**Set of tasks**
[a] Write out the part of the ultralight build notes that runs from "Molds were cut" down to "were now necessary.", word for word.
[b] List every kind of ground surface that the ultralight build notes mention.
[c] Carry on the ultralight build notes, picking up after their final sentence.
*** Opening of Passage for review ***
To create custom engine mount bushings for the 1/2 VW cut-case engine, 40A durometer (medium soft) rubber was used. This seems to be just a bit softer than the urethane A65-O200 aircraft engine mounts.
The engine mount has cups on both the front and back side of the mount plate which contains bushings, and a sleeve and bolt passes though the center connecting to the engine. The bushing keeps the mount plate and bolt separated and absorbs vibration.
Molds were cut in rigid foam using the CNC router. The lid allows a vacuum connection necessary to evacuate air pockets.
This is the moment the official last task was performed (whatever, I kept making changes):
2021 November
Brakes
2024
The tail skid was an elegant solution, but only if used on a grass strip. A tail skid acts as a brake, dragging at the back of the aircraft which helps avoid ground-loops, and is a very light arrangement. However, it is not compatible with asphalt and concrete.
Since this ultralight is in a hangar at an airport (concrete and asphalt), A tailwheel was added. With that, brakes were now necessary.
*** Close of Passage for review ***
*** Opening of Records provided ***
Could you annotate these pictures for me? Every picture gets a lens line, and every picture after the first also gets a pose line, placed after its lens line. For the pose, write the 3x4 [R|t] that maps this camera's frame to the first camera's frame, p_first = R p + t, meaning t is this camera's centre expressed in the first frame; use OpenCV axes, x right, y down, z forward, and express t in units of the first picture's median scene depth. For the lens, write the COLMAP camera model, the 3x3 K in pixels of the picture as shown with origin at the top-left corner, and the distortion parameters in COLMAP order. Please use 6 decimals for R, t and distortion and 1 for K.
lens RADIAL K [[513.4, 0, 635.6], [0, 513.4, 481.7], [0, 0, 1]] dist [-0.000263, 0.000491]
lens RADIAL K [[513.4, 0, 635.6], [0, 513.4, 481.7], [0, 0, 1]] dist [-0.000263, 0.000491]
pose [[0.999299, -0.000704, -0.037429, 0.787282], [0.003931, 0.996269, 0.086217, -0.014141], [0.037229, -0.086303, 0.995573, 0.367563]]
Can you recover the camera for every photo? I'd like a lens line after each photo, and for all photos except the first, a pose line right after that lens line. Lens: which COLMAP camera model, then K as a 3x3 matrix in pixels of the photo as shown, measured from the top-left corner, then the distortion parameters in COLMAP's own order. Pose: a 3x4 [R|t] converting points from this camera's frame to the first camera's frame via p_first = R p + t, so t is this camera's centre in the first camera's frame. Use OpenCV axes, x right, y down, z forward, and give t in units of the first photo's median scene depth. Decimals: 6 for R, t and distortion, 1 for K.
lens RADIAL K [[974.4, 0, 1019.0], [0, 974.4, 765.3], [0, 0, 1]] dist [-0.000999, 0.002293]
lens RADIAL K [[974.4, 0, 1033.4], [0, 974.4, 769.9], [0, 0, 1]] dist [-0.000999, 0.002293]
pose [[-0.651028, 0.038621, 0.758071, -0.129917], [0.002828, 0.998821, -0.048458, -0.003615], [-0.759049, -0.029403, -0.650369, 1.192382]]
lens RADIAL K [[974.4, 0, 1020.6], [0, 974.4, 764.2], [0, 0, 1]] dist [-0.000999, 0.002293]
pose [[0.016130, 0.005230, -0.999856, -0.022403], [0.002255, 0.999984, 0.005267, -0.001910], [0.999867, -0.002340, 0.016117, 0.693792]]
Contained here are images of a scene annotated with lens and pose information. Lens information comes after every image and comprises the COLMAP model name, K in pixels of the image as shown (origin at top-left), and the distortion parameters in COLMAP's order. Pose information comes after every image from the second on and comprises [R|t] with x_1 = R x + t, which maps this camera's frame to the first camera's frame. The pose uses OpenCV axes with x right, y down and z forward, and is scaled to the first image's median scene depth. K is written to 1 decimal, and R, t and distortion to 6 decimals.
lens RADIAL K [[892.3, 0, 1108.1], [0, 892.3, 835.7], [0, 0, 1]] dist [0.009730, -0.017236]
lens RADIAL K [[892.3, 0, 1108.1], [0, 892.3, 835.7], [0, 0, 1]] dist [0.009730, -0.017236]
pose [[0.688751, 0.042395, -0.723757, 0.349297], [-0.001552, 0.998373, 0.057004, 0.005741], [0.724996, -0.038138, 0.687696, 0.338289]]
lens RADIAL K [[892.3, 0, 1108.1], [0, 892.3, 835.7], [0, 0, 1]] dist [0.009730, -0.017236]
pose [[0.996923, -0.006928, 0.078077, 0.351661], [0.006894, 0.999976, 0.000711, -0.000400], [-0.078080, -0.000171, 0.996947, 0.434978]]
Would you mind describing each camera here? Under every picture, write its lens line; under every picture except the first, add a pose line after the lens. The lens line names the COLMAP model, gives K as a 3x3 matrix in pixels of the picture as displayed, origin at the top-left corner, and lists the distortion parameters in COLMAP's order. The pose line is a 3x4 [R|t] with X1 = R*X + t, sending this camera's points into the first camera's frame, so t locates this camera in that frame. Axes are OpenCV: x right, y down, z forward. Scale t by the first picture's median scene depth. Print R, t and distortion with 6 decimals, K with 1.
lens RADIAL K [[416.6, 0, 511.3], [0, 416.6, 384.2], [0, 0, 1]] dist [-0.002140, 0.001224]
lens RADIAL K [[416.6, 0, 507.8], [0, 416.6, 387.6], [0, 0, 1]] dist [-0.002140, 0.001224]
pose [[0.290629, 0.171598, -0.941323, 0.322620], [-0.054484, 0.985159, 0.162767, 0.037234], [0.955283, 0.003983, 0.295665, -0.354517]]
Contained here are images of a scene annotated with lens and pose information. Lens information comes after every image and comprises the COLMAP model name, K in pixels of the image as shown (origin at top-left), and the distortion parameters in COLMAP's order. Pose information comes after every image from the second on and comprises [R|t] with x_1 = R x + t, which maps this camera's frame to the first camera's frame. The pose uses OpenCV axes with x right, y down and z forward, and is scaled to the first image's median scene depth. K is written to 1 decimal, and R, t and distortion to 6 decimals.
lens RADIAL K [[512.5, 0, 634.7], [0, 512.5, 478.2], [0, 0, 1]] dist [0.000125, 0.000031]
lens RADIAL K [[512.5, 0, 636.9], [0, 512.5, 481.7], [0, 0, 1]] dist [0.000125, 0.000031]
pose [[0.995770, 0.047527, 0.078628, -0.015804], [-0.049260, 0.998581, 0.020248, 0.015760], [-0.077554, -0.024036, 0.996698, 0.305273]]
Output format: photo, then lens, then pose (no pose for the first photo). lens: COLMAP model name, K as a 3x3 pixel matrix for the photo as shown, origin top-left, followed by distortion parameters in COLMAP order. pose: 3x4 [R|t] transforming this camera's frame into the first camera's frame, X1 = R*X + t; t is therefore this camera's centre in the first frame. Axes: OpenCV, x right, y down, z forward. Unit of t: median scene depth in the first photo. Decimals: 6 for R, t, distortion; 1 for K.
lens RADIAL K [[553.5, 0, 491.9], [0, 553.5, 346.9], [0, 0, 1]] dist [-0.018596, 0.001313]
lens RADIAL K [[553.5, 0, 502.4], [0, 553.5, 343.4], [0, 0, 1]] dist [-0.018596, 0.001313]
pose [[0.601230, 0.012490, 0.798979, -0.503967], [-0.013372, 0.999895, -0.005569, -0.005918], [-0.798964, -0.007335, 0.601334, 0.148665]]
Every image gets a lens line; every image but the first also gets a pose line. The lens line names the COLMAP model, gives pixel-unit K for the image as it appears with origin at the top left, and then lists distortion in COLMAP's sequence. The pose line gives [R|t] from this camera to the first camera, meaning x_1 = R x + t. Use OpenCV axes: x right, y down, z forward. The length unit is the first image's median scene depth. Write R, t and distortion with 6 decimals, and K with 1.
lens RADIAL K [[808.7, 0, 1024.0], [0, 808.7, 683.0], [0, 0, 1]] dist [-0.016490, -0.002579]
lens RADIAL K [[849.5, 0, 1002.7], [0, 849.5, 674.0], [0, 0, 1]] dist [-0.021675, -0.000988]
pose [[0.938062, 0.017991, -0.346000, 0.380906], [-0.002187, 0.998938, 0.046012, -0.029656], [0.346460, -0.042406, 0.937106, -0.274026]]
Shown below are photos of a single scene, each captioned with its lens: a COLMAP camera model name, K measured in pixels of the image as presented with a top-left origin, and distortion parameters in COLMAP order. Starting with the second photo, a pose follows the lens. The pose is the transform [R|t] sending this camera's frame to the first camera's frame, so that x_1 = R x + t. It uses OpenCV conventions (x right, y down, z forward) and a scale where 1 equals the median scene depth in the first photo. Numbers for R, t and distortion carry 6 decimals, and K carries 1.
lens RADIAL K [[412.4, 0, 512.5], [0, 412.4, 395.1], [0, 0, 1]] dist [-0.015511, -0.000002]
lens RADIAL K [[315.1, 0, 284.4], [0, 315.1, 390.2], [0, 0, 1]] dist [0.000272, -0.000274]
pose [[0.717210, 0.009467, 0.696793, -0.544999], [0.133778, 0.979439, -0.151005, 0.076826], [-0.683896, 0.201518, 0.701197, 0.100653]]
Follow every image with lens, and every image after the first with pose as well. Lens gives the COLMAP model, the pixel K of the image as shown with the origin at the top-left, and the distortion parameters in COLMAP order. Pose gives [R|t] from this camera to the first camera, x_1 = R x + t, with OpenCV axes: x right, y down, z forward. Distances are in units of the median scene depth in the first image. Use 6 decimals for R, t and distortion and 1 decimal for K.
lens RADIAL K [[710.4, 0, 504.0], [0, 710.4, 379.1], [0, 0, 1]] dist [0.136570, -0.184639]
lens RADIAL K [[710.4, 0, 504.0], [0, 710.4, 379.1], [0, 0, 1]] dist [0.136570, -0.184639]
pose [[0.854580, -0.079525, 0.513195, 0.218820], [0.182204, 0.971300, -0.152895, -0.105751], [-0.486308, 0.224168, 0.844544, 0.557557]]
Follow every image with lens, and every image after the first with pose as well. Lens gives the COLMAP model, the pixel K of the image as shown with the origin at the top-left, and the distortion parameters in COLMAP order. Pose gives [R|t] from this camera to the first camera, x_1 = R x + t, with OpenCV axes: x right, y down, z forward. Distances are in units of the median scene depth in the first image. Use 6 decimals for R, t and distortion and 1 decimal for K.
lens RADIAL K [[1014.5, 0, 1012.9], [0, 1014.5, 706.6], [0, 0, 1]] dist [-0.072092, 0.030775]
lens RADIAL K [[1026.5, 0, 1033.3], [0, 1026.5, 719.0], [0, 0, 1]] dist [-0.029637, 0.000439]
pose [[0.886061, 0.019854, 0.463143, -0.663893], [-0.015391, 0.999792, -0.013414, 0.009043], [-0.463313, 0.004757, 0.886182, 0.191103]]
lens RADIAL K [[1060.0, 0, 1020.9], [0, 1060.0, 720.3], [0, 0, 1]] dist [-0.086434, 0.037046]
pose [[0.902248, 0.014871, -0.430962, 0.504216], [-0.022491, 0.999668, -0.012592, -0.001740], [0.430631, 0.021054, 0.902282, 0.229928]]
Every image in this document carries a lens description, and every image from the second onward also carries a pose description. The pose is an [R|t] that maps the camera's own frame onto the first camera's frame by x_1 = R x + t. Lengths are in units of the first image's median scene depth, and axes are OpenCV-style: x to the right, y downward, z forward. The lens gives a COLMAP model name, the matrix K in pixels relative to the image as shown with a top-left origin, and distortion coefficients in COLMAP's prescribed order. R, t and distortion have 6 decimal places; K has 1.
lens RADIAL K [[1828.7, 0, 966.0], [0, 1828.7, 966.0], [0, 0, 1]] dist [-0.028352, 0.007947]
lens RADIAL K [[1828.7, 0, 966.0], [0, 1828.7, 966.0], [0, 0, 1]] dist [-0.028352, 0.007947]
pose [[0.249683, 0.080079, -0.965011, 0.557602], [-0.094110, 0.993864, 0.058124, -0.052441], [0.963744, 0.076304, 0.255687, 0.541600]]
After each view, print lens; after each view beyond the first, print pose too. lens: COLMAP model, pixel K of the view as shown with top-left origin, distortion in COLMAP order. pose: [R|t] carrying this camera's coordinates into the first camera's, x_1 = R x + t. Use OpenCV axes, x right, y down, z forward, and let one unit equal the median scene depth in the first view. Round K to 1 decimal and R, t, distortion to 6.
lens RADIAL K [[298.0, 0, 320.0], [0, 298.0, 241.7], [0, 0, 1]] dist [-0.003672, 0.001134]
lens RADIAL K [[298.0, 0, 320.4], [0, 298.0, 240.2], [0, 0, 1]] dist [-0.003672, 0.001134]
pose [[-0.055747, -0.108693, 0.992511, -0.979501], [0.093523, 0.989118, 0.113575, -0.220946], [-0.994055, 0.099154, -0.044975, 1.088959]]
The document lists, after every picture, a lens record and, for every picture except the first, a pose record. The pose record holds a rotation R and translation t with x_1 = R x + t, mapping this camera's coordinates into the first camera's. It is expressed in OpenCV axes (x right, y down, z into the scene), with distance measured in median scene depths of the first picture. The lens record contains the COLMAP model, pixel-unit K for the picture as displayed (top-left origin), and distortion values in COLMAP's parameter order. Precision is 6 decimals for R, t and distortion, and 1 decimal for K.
*** Close of Records provided ***
**Results**
[a]
Molds were cut in rigid foam using the CNC router. The lid allows a vacuum connection necessary to evacuate air pockets.
This is the moment the official last task was performed (whatever, I kept making changes):
2021 November
Brakes
2024
The tail skid was an elegant solution, but only if used on a grass strip. A tail skid acts as a brake, dragging at the back of the aircraft which helps avoid ground-loops, and is a very light arrangement. However, it is not compatible with asphalt and concrete.
Since this ultralight is in a hangar at an airport (concrete and asphalt), A tailwheel was added. With that, brakes were now necessary.

[b] Grass, asphalt, and concrete.

[c]
Hydraulic bicycle brakes were selected since they are very light and readily available. Unfortunately the standard rotor did not exactly fit the existing wheels. So a custom rotor and spacer was fabricated.
Nope, standard rotors do not work. They are too big on the outside diameter, too big on the bolt diameter:
A custom brake rotor!
The spacer is made from 1/2 inch Nylon and the rotor and backing plate from aluminum. The bolt spacing matches the holes in the wheel. These were cut on a CNC router.
I needed some way to attach the brake caliper to the airframe. Unfortunately, bicycle brakes have connection tabs which are at an angle, and this angle is the same regardless if the brake goes on the front or back of the bicycle. In other words, there is no mirror image available, and so a connection arrangement to the airframe could not be mirrored from left to right.
However, the two M6 screws holding the caliper body together are symmetrical. So I removed the screws and replaced them with longer bolts and mounted the caliper using those. And, in an effort to avoid grinding off powder coat and welding on a bracket, a 3D printed fitting was fabricated. This fitting bolts onto the landing gear tube and provides a flange for the caliper to bolt to.
Now I'm left with two actuators. Both of which could be mounted on the stick, and this would provide steerable braking (like traditional foot brakes), but it would require finesse during landing not to ground-loop. A simple and light solution was to use one actuator and connect both calipers with a tee. Hydraulic bake tubing is 5 mm, but in the United States actual 5 mm fittings are hard to find so a 3/16 inch press-to-fit tee was used (close enough and works fine).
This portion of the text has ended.